- QUOTED PASSAGE:
How did Brooks Point get to be a park?
Phase I 1996
Allan Cecil Brooks (1926-2000) was a biologist and teacher who lived on South Pender Island.
Allan owned 3 undeveloped ecologically important waterfront lots on Gowlland Point Road, South Pender Island that he wanted protected from development. A group of neighbours formed Friends of Brooks Point (FOBP) and agreed to fund-raise with the support of the Pender Islands Conservancy Association (PICA). The land was appraised at $765,000. Allan agreed to donate one of the lots worth $225,000. He then entered into an agreement with FOBP who, with the support of PICA, spearheaded fundraising activities from 1996 to 2000 to raise $540,000 to purchase the other two lots.

- DATA SHOWN:
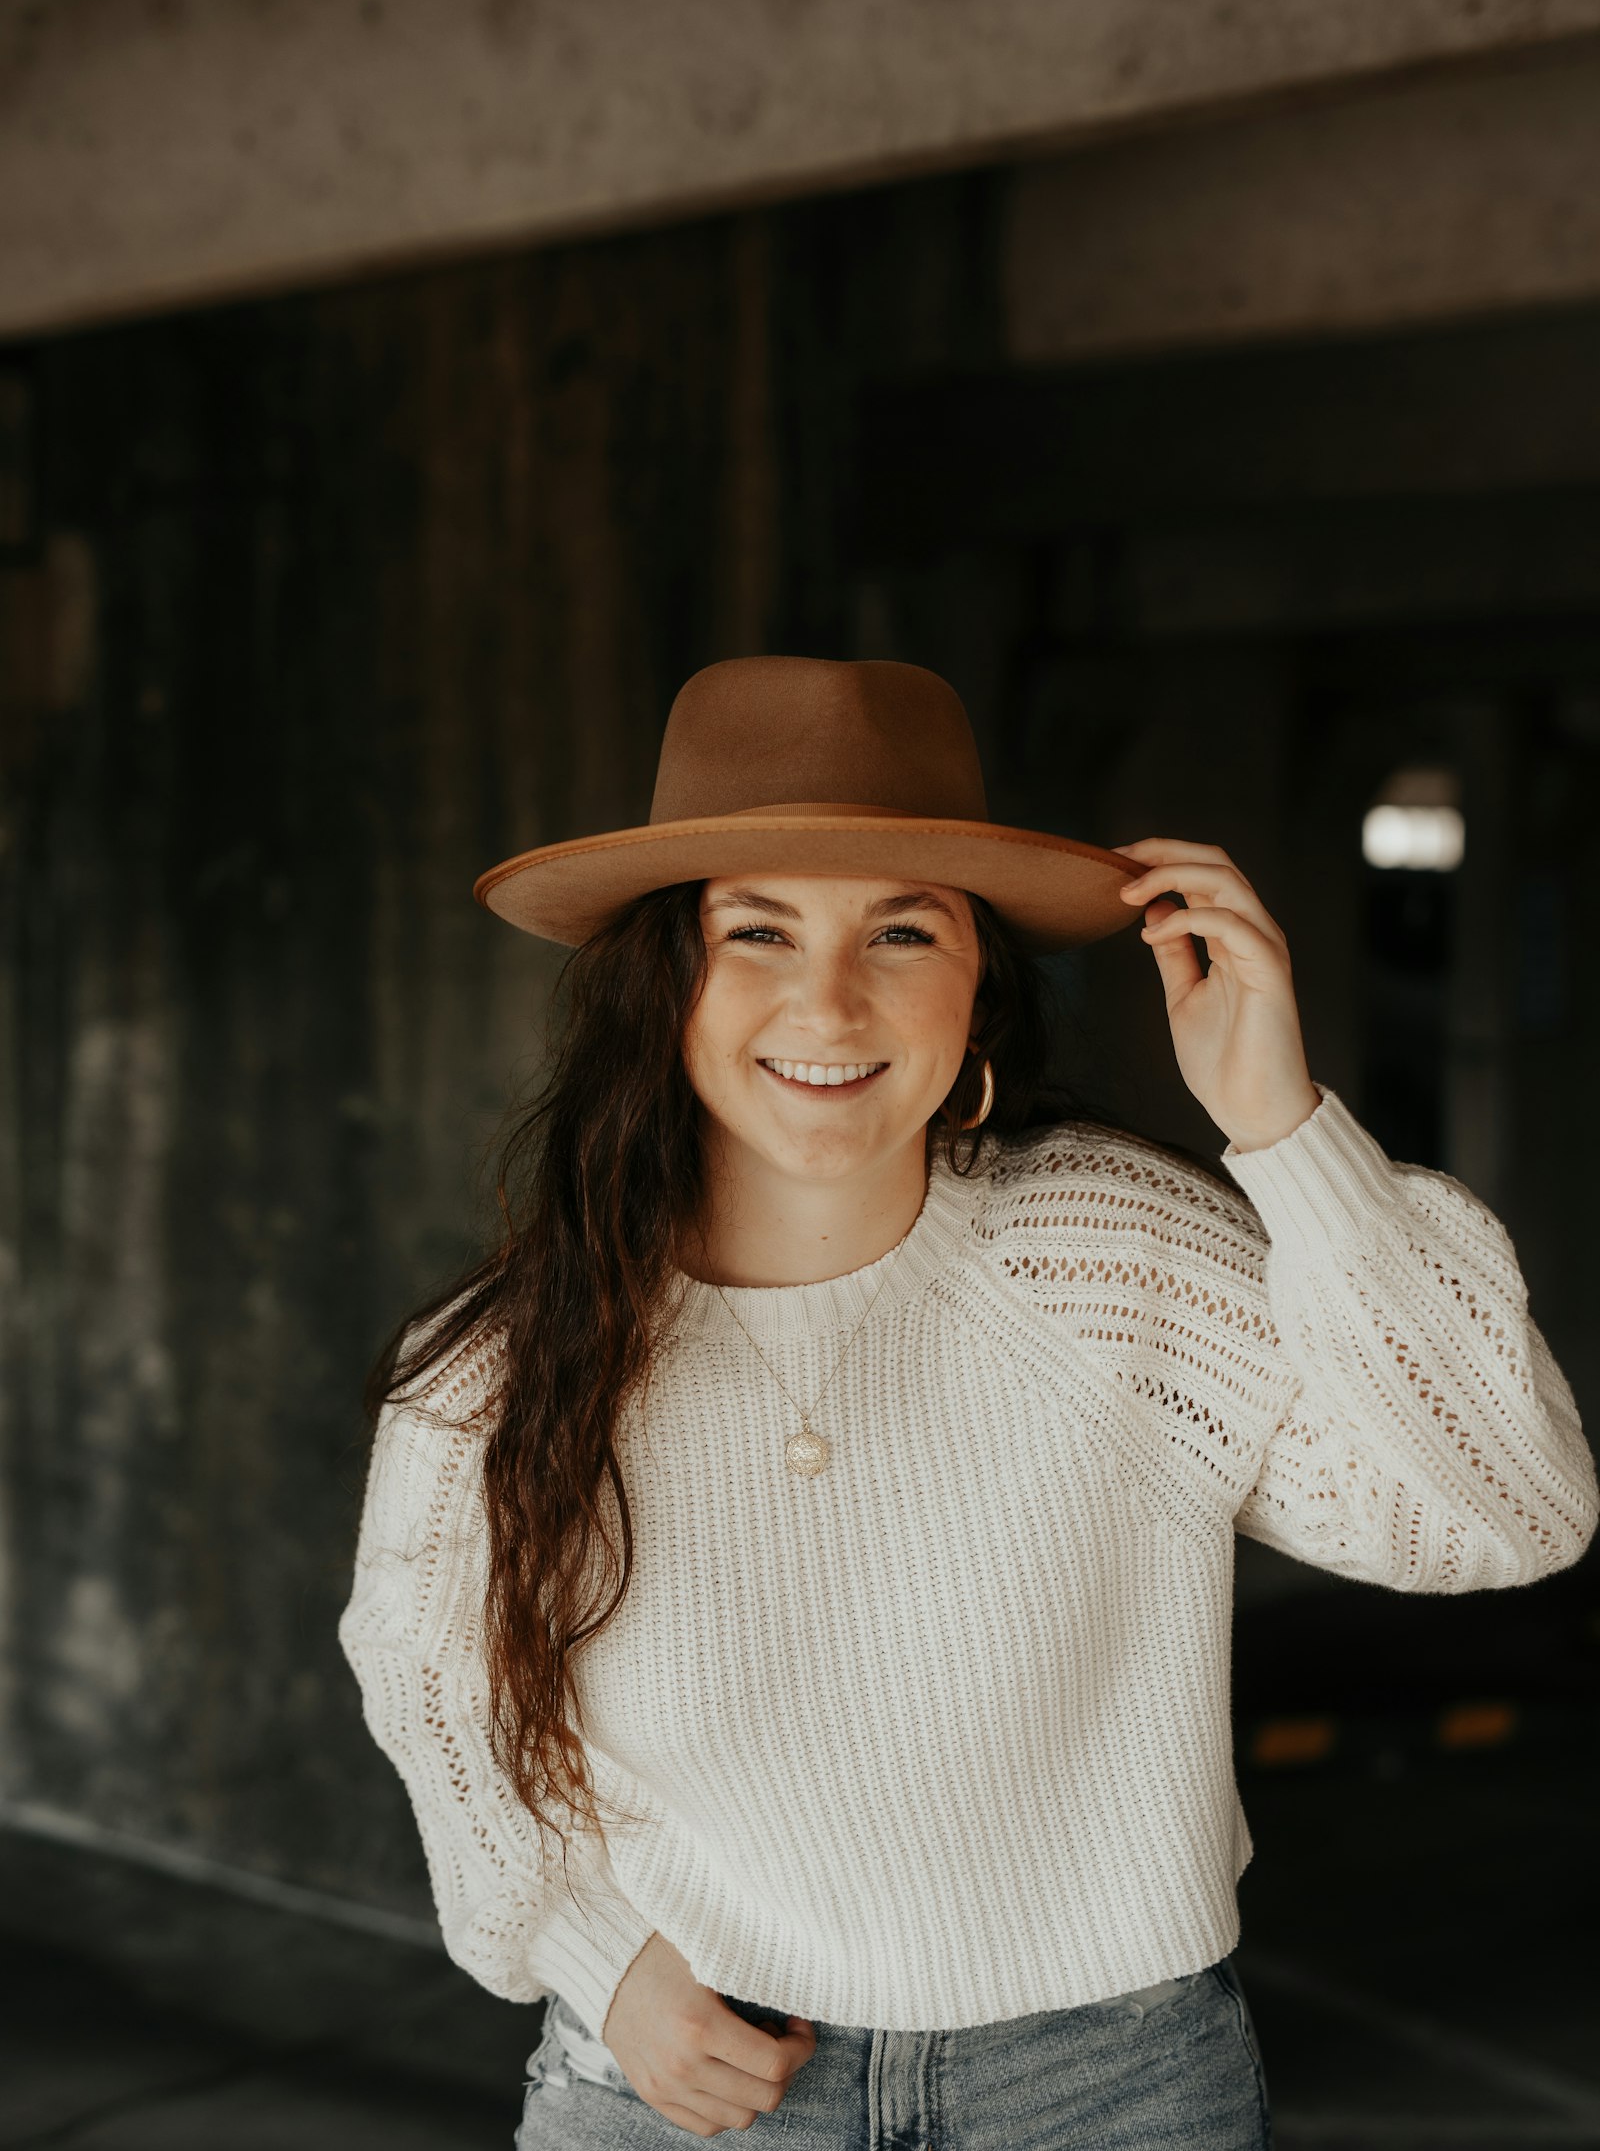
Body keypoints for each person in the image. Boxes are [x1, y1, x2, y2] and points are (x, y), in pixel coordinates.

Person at [337, 655, 1598, 2149]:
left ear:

- WHAT TO WORK ON: Reproduce the Brooks Point history above word for word, between "Phase I 1996" and "other two lots.", inclusive.

- FINISHED TASK:
Phase I 1996
Allan Cecil Brooks (1926-2000) was a biologist and teacher who lived on South Pender Island.
Allan owned 3 undeveloped ecologically important waterfront lots on Gowlland Point Road, South Pender Island that he wanted protected from development. A group of neighbours formed Friends of Brooks Point (FOBP) and agreed to fund-raise with the support of the Pender Islands Conservancy Association (PICA). The land was appraised at $765,000. Allan agreed to donate one of the lots worth $225,000. He then entered into an agreement with FOBP who, with the support of PICA, spearheaded fundraising activities from 1996 to 2000 to raise $540,000 to purchase the other two lots.